Недовольные козаки говорили: «Теперь нам на Дону от государя тесно становится; как он будет на Дон, мы его приберем в руки и отдадим турецкому султану, а прибрать его в руки нам и малыми людьми свободно: ходит он по Дону в шлюпке с малыми людьми». Таким образом, сами недовольные признавались, что у них мало людей. Это малолюдство и давало донской старшине возможность прибирать их в руки при малейшем движении; это-то малолюдство дало старшине возможность удержать Дон от участия в астраханском бунте.

==========

__Задание__: Ответьте, пожалуйста, по тексту выше о донских козаках: от участия в каком бунте малолюдство недовольных позволило старшине удержать Дон?

__Предоставленные данные__:
==========

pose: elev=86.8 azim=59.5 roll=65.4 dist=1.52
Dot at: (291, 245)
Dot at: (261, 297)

==========

__Ответ__: От участия в астраханском бунте.